Our data suggest, however, that for the period under scrutiny, those providing legacy media commentary on the broader commission of quality ITE had not yet become aware of the role of the TPA in quality assuring the outcomes of ITE. In earlier research work, the authors (Exley et al., 2022) found that the legacy media promoted the TPA as akin to a test. The research in hand demonstrates that legacy media comments about ITE orientated to RIs, with some attention to TIs and less attention to MIs and PIs. To date, the labour of public commentary about the TPA has been left to the preservice and graduate teachers who use social media platforms with a small audience reach, and with no discernible input from the ITE providers themselves. Given that teacher quality is often portrayed negatively in the media (see Pendergast et al., 2019), and social media platforms can erupt into fractured and unpleasant spaces, we are not entirely surprised to see the preservice and graduate teachers’ hesitation to proliferate in this space. We also think the dearth of social media commentary from ITE providers presents as an untapped opportunity.

Back in 2017, Rowe proffered that close regulation of ITE programmes would direct the focus to the means of surveillance, measurements and accountability itself, rather than the ‘end-goals of accountability’ (p. 12), that is on the quality of the preservice and graduate teacher.

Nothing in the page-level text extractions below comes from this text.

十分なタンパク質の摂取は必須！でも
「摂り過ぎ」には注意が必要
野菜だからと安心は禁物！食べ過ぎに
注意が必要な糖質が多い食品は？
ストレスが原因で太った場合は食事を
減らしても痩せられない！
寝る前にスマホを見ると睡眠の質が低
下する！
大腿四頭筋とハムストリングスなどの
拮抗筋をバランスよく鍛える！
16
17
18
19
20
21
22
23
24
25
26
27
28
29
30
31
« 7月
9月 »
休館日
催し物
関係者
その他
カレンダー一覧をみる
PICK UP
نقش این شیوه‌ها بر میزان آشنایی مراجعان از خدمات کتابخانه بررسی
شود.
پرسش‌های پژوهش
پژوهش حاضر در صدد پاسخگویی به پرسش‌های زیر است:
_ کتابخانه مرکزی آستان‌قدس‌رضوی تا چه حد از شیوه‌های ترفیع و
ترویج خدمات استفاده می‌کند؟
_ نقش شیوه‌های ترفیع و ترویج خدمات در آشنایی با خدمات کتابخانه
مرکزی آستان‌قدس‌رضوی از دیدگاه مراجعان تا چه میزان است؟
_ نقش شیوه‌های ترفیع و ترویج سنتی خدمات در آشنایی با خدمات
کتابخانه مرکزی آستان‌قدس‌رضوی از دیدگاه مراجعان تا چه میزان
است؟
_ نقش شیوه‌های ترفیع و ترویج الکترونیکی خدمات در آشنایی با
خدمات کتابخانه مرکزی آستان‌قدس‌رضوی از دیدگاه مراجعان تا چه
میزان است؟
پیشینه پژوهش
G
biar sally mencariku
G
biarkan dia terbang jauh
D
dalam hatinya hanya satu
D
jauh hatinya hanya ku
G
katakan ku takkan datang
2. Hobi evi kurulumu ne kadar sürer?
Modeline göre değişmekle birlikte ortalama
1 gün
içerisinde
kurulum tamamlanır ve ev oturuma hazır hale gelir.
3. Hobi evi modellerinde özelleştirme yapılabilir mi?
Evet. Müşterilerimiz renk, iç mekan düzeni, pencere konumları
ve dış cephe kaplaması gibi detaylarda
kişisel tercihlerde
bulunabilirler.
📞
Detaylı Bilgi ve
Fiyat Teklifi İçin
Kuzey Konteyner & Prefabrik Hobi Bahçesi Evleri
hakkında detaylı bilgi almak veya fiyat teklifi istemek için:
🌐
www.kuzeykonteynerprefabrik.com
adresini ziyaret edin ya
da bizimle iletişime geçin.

Instead, we would be interested to see if an approach to accountability that features capacity-building with a particular regard for the outcomes of TPAs had the potential to shift the discourses on graduate teacher quality.

Our data are limited to a particular timeframe and also limited to available data. Our data, however, suggest that at the time of data collection, in the Australian public sphere little was known and discussed about TPAs. One reason for this is the time it takes for formal programme accreditation and reaccreditation processes. The findings from participation in TPA benchmarking activities do not need to be published until AITSL accreditation stage two (AITSL, 2018, p. 7), which typically takes place approximately five years after a programme has achieved accreditation stage one. Most programmes around the nation were not yet at this stage during the timespan under investigation. As more ITE programmes head towards accreditation stage two, we are looking forward to the opportunities for highlighting the evidence of ITE programme impact and the TPA’s contribution as a capacity-building requirement.

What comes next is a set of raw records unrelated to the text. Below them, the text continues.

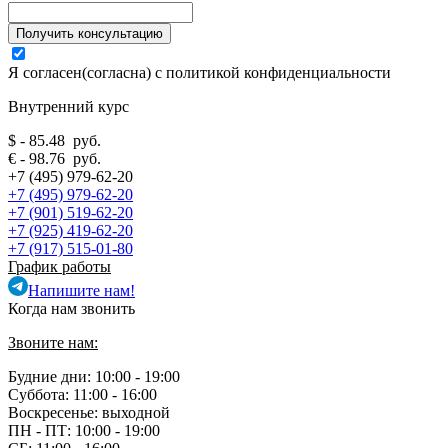
Я согласен(согласна) с
политикой конфиденциальности
Внутренний курс
$ - 85.48 руб.
€ - 98.76 руб.
+7 (495) 979-62-20
+7 (495) 979-62-20
+7 (901) 519-62-20
+7 (925) 419-62-20
+7 (917) 515-01-80
График работы
Напишите нам!
Когда нам звонить
Звоните нам:
Будние дни: 10:00 - 19:00
Суббота: 11:00 - 16:00
Воскресенье: выходной
ПН - ПТ:
10:00 - 19:00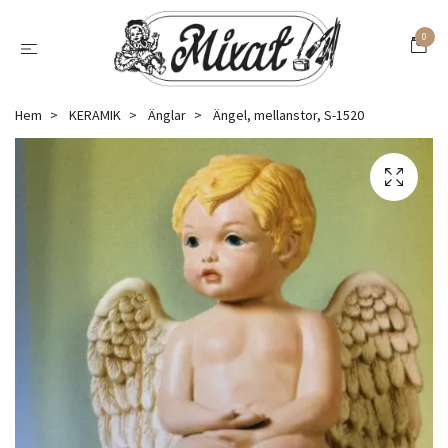
0
Hem
KERAMIK
Änglar
Ängel, mellanstor, S-1520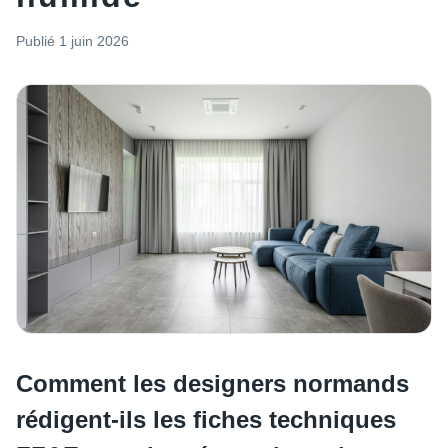
Publié
1 juin 2026
Comment les designers normands
rédigent-ils les fiches techniques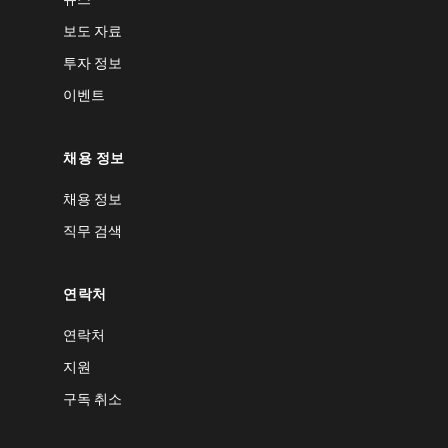
보도 자료
투자 정보
이벤트
채용 정보
채용 정보
직무 검색
연락처
연락처
지원
구독 취소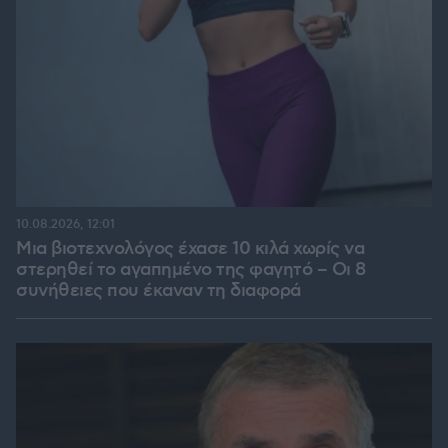
10.08.2026, 12:01
Μια βιοτεχνολόγος έχασε 10 κιλά χωρίς να
στερηθεί το αγαπημένο της φαγητό – Οι 8
συνήθειες που έκαναν τη διαφορά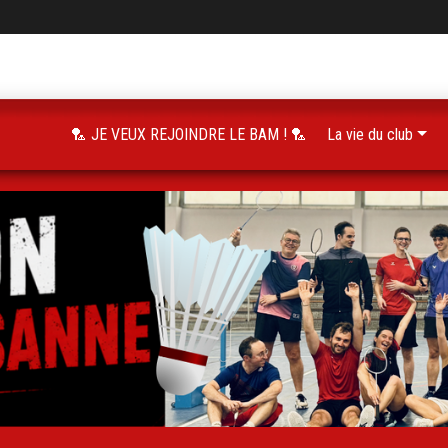
🏸 JE VEUX REJOINDRE LE BAM ! 🏸
La vie du club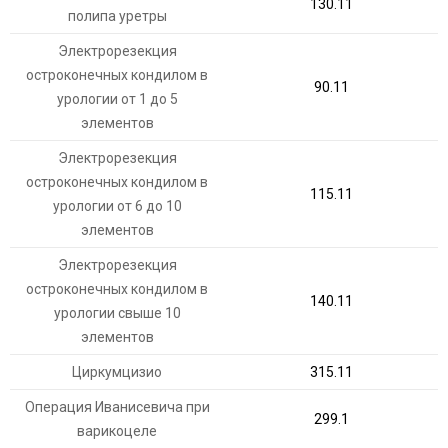
130.11
полипа уретры
Электрорезекция
остроконечных кондилом в
90.11
урологии от 1 до 5
элементов
Электрорезекция
остроконечных кондилом в
115.11
урологии от 6 до 10
элементов
Электрорезекция
остроконечных кондилом в
140.11
урологии свыше 10
элементов
Циркумцизио
315.11
Операция Иванисевича при
299.1
варикоцеле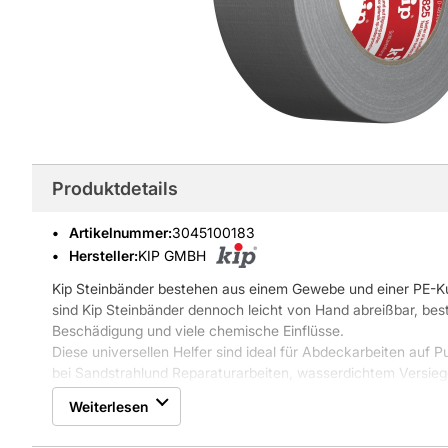
Produktdetails
Artikelnummer
:
3045100183
Hersteller:
KIP GMBH
Kip Steinbänder bestehen aus einem Gewebe und einer PE-Kun
sind Kip Steinbänder dennoch leicht von Hand abreißbar, be
Beschädigung und viele chemische Einflüsse.
Diese universellen Helfer sind ideal für Abdeckarbeiten auf 
bei Sandstrahlund Reparaturarbeiten, wasserdichtem Versieg
sicheres Verpacken von Transportgütern.
Weiterlesen
Das verwendete Gewebe hat Einfluss auf die mechanischen 
Beispiel die Handabreißbarkeit oder die Reißfestigkeit. Ein wi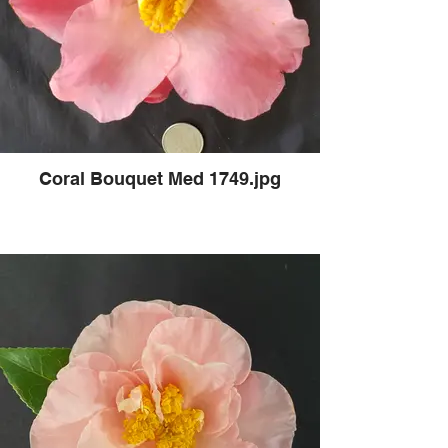
Coral Bouquet Med 1749.jpg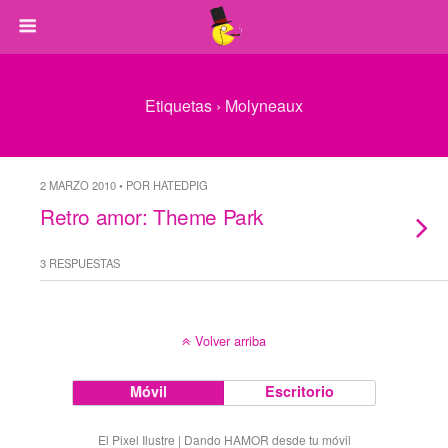
Etiquetas › Molyneaux
2 MARZO 2010 • POR HATEDPIG
Retro amor: Theme Park
3 RESPUESTAS
Volver arriba
Móvil
Escritorio
El Pixel Ilustre | Dando HAMOR desde tu móvil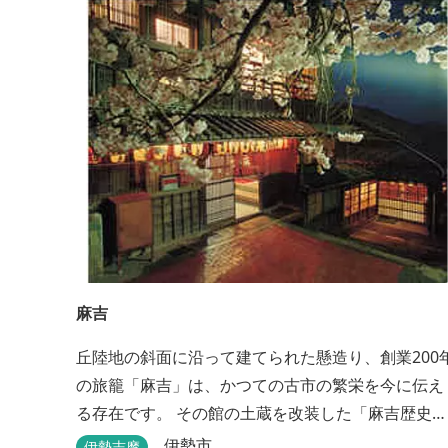
麻吉
丘陸地の斜面に沿って建てられた懸造り、創業200
の旅籠「麻吉」は、かつての古市の繁栄を今に伝え
る存在です。 その館の土蔵を改装した「麻吉歴史
館」には、往時を物語る品々が蔵出しされ、お伊勢
伊勢市
伊勢志摩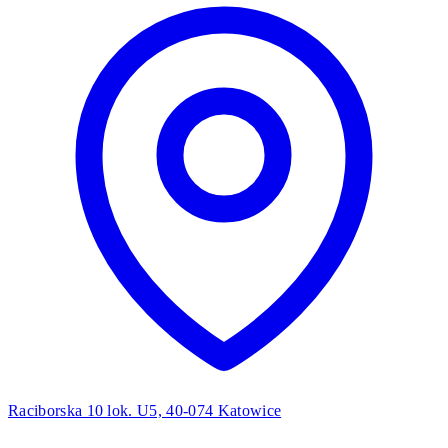
Raciborska 10 lok. U5, 40-074 Katowice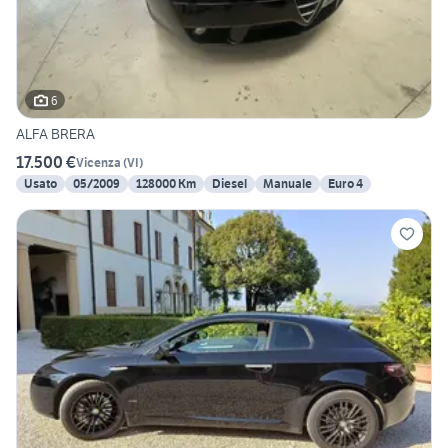
6
ALFA BRERA
17.500 €
Vicenza
(
VI
)
Usato
05/2009
128000 Km
Diesel
Manuale
Euro 4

Our analysis of the legacy and social media outputs identifies the potential for a range of stakeholders to contribute more visibly to the public discussion on the quality of outcomes and the impact of ITE programmes in Australia. We have yet to see what might be possible when ITE providers use social media platforms to more clearly demonstrate that graduate teachers are meeting the needs and expectations of employers, orientating to the rapidly changing social world, and enacting complex theories of personal, social and cognitive development.